TEXT PROVIDED:
□ □ □

"I've always been interested in too many things"
(Or so he believes 'the public' thinks.)

"Discovering Colin Wilson"
January 10, 2009

As is our usual custom, we went to the library this morning to load up on interesting stuff. I usually just aim for the DVDs, not intrigued by what Julia brings home in books. It's usually mostly science fiction. But today, she got one that enticed me, and I had a brief look at _From Atlantis to the Sphinx: Recovering the Lost Wisdom of the Ancient World_ by Colin Wilson before we'd even left the library, while she was hunting more books.

This evening, after reading a couple of the main articles in the latest KMT, (lovely article and photos of Yuya's and Thuya's tomb stuff and another on fascinating fakes), I grabbed the Wilson book. I didn't get far before I spied something I just had to write down:

"One implication, according to Schwaller, is that there must be some method of accelerating the pace of human evolution. The reason this statement excited me so much was because it has been the underlying theme of all my own work. I had noticed, as a child, that at Christmas the whole world seems to be a far richer and more wonderful place than we normally recognise. But of course, what I meant was that consciousness itself can be far more intense than the everyday consciousness we accept as 'normal'. This 'intenser' form of consciousness often appears accidently, in moments of relaxation or relief when a crisis disappears, yet when we experience it, we recognise that it is somehow 'normal', merely a different way of seeing things and responding to them. One of the basic characteristics of this state of 'heightened consciousness' is that it seems to involve the proper use of our mental energy, instead of wasting it. Normal consciousness is like a leaky bucket, or a tyre with a slow puncture. In certain moods we seem to get the 'trick' of closing the leaks, and when that happens, living ceases to be hard work, and turns into a continual glow of satisfaction and anticipation, like the feeling we get when setting out on holiday. I sometimes call this 'duo-consciousness', because it depends on being conscious of two realities at once, like a child sitting in front of a warm fire and listening to the patter of rain on the windows, or the feeling we get lying in bed on a freezing winter morning, when we have to get up in five minutes, and the bed has never seemed so warm and comfortable.

□ □ □

STORED DATA:
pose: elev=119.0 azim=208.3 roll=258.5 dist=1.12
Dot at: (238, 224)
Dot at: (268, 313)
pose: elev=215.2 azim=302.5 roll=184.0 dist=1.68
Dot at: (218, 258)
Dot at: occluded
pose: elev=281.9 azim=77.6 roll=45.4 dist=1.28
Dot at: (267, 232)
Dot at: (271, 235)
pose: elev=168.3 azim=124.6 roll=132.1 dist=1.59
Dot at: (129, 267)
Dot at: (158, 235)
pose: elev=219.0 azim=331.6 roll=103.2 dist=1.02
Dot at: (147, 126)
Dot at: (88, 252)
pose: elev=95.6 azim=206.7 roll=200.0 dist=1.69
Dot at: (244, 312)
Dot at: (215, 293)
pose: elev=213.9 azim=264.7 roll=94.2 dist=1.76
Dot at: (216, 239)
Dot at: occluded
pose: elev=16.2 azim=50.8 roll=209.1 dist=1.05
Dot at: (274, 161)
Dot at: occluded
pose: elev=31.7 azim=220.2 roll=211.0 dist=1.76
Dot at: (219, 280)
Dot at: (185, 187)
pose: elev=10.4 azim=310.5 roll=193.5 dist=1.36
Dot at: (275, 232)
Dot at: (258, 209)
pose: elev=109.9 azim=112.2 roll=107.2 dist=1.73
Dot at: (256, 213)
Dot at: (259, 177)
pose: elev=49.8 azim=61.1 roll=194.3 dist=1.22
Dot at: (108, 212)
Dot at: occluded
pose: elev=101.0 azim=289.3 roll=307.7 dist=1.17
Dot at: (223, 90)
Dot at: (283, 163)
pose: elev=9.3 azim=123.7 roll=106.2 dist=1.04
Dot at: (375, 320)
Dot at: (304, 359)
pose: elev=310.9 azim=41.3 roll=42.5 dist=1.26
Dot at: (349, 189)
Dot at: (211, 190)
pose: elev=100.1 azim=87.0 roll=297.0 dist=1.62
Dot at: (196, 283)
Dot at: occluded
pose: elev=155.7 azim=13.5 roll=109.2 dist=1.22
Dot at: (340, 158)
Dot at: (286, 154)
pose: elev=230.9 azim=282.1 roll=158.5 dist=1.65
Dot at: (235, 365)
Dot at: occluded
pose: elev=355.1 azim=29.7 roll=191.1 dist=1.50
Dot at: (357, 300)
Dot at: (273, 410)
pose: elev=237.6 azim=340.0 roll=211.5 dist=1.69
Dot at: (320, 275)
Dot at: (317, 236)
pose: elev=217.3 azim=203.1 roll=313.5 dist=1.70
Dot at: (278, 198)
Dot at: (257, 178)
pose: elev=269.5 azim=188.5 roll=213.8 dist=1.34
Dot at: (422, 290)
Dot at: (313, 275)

□ □ □

YOUR TASKS:
1. In the post about discovering Colin Wilson, what name does Wilson say he sometimes gives to heightened consciousness, and on what does that state depend?
2. Write the next part of the post about discovering Colin Wilson, picking up after its final sentence.

RESULTS BY TASK:
1. He calls it "duo-consciousness," because it depends on being conscious of two realities at once.

2.
Our personal development depends upon what might be called 'intensity experiences'. Such experiences may be pleasant or unpleasant, like the experiences of Paris in Helen's arms, or the experiences of a soldier under fire; but they certainly have the effect of causing some kind of minor yet permanent transformation of awareness. Yet it seems a pity that our development depends upon the chance of having such experiences, when consciousness is a state, not a mere product of what happens to us. A cook can make jellies and cakes; a carpenter can make tables and cupboards; a pharmacist can make sleeping draughts or pick-me-ups. Why should we not be able to make our states of consciousness by understanding how they come about?" (From _From Atlantis to the Sphinx: Recovering the Lost Wisdom of the Ancient World_ by Colin Wilson, page 13)

When I looked up more about this author, I learned that Wilson has a book available later this year called _Super Consciousness: The Quest for the Peak Experience_, which is certain to be a most rewarding read.

Finding photos of Wilson, I decided to give him a try. With a large size photo at Wiki and a tiny size photo at the New York Times, I went for the 11x14 bristol board, after first finding the 8 1/2 by 11 inch paper too confining.

The New York Times article writer interviewed Wilson, giving him a chance to say:

"One of my main problems as far as the public is concerned is that I've always been interested in too many things," Mr. Wilson said, "and if they can't typecast you as a writer on this or that, then I'm afraid you tend not to be understood at all."

Well, maybe he might not be widely understood and as popular as some other type of writer who just sticks to one genre, but he certainly has those who can follow him here and there. Meanwhile, I relate to what he's saying, in my not-so-humble way! I can't imagine having just one narrow interest, I must follow my curiousity whereever it leads.